Supplied entries:
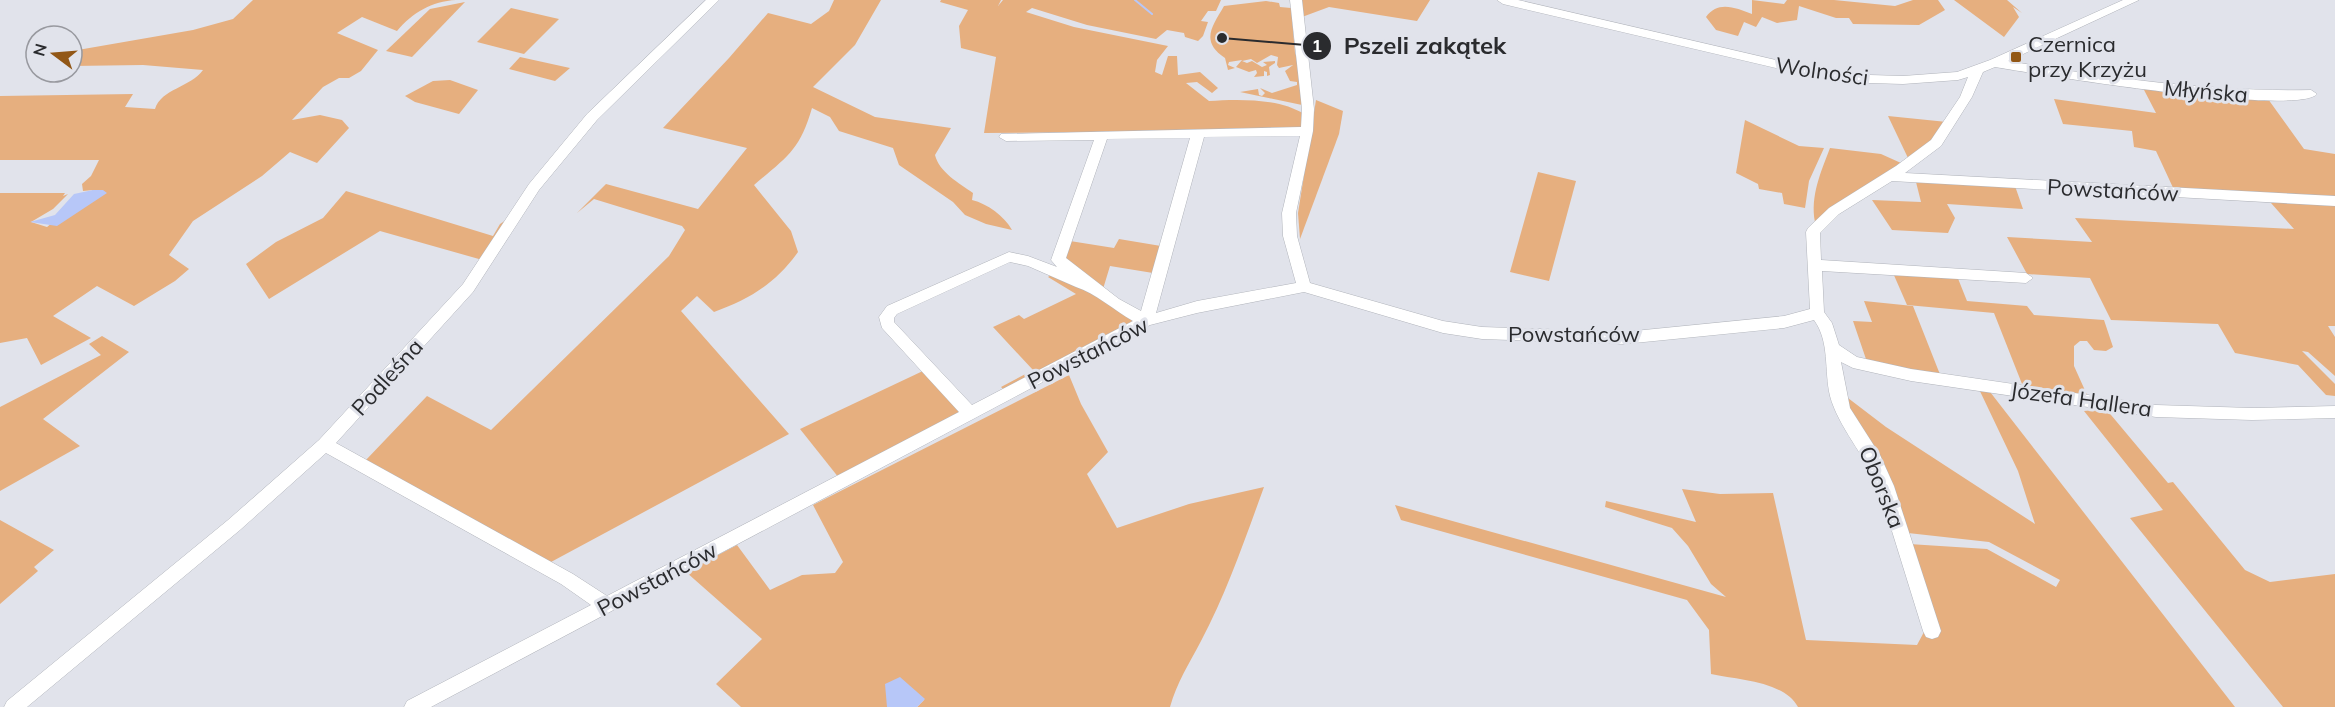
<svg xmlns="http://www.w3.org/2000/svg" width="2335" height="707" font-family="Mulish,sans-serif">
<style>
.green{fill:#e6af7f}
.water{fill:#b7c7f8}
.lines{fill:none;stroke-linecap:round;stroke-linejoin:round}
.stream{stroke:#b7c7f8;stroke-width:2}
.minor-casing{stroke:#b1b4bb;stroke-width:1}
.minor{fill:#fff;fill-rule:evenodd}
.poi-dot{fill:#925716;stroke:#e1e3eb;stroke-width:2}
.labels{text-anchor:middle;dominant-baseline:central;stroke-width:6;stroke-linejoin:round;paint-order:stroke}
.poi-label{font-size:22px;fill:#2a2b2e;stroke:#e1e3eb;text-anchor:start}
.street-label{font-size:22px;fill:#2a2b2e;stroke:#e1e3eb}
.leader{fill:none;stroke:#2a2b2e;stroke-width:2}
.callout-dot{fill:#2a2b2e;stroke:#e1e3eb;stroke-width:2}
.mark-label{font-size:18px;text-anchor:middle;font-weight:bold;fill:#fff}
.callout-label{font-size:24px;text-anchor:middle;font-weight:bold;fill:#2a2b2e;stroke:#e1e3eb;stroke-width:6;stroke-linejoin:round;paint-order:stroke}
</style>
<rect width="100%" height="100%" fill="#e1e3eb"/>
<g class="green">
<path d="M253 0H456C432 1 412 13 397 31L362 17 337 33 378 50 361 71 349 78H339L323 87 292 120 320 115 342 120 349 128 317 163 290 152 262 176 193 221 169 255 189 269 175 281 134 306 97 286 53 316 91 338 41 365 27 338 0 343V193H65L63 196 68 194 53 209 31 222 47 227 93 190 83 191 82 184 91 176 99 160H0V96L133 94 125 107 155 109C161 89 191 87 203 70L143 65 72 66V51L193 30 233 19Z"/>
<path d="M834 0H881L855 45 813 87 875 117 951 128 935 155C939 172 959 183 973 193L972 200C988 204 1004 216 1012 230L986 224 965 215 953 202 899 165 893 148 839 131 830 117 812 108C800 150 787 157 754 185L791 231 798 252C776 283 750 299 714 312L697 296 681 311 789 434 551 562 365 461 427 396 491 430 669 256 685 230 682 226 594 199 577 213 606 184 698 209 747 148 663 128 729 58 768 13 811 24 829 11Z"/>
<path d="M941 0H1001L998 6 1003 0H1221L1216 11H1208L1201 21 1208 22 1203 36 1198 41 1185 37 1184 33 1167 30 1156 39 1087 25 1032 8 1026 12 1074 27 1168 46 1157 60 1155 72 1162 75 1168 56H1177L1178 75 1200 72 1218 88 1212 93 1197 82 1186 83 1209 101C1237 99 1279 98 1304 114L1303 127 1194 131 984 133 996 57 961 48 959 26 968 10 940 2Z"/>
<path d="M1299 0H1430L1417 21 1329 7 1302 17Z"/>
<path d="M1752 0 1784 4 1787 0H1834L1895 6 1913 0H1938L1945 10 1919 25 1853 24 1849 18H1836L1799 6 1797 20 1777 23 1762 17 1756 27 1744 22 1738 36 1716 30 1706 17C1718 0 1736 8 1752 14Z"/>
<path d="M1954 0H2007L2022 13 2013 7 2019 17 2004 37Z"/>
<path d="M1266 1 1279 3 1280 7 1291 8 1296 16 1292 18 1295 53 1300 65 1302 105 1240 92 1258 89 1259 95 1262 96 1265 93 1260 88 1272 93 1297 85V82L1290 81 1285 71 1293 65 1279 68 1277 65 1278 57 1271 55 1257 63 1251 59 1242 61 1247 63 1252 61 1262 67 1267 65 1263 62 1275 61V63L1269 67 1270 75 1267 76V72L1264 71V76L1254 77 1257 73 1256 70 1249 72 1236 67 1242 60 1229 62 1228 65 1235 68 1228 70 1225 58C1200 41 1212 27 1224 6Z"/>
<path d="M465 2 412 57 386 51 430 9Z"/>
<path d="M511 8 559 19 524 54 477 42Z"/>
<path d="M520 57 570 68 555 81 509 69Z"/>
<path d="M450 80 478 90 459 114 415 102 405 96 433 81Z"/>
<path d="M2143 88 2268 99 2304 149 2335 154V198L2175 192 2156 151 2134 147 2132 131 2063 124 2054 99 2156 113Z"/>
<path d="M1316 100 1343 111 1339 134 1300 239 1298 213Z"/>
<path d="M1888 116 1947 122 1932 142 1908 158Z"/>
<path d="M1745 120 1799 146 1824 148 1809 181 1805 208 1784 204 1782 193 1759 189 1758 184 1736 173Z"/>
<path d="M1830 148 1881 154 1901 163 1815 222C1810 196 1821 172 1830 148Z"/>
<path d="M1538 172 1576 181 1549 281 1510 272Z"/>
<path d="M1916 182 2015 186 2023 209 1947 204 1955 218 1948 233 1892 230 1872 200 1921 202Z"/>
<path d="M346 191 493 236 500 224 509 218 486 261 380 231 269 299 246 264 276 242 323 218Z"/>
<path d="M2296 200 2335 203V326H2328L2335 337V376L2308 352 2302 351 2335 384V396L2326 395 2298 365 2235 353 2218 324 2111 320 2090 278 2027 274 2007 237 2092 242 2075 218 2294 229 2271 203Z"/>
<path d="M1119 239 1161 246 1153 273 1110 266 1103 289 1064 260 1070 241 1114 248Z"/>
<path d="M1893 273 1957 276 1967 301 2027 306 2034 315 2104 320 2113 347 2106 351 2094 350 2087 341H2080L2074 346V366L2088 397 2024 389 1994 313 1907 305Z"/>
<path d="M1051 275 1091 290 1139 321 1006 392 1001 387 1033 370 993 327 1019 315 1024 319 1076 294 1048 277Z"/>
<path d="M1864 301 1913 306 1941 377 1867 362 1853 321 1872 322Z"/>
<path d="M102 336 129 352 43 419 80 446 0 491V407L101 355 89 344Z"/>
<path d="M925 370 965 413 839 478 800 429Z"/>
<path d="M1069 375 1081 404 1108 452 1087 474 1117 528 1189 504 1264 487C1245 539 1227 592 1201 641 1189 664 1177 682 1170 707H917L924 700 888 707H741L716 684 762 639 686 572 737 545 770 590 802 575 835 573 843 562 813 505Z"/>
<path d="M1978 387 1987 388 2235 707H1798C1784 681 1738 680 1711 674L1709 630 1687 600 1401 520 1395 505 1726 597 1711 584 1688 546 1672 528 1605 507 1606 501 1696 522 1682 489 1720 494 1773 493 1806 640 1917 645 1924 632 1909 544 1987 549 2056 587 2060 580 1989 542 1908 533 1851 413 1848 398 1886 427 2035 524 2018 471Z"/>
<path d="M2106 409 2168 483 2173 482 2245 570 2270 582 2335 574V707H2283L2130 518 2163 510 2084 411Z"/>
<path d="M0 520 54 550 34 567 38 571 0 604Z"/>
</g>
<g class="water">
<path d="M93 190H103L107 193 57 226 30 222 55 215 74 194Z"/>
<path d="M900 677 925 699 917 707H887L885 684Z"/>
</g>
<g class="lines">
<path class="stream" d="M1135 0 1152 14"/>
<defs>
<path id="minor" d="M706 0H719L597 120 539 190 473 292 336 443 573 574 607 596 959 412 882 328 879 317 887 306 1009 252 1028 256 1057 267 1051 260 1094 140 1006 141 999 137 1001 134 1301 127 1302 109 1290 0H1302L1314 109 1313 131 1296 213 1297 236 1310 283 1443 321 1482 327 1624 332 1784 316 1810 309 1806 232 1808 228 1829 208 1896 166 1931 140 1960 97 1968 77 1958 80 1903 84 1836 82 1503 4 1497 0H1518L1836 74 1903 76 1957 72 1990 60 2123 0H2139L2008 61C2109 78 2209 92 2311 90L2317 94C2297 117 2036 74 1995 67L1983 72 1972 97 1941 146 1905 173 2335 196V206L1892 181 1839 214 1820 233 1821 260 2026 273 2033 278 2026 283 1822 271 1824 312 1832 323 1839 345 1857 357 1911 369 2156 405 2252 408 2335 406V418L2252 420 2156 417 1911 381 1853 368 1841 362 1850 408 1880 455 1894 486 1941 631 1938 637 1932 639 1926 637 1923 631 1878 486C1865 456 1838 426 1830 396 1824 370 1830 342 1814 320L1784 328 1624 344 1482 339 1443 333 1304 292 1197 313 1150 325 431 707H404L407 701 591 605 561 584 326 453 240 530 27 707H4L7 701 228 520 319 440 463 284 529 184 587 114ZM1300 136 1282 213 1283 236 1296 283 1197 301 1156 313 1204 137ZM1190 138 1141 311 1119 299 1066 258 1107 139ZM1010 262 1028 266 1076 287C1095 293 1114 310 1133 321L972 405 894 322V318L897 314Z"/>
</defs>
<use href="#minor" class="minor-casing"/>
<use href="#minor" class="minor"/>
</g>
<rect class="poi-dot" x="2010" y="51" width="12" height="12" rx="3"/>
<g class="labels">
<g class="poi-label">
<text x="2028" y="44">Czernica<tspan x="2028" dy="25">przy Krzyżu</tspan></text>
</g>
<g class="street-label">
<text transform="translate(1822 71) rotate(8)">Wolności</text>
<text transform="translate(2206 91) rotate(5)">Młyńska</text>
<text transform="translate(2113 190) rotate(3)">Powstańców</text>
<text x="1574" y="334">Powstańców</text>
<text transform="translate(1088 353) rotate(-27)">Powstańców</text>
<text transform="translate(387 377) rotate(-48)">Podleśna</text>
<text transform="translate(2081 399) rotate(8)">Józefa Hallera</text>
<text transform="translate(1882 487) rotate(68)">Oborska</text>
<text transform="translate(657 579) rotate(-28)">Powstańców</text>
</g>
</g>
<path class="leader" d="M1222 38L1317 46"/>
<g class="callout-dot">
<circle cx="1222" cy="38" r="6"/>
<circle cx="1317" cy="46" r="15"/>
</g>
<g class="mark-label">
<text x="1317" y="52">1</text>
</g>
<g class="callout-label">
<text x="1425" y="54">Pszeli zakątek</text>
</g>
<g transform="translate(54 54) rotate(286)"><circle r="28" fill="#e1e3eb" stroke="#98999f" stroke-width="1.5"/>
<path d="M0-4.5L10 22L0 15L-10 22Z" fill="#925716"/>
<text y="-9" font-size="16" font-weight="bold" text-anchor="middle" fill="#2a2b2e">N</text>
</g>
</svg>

Exercise details: Copy every line from the records above that contains the word "lines".

Task response:
.lines{fill:none;stroke-linecap:round;stroke-linejoin:round}
<g class="lines">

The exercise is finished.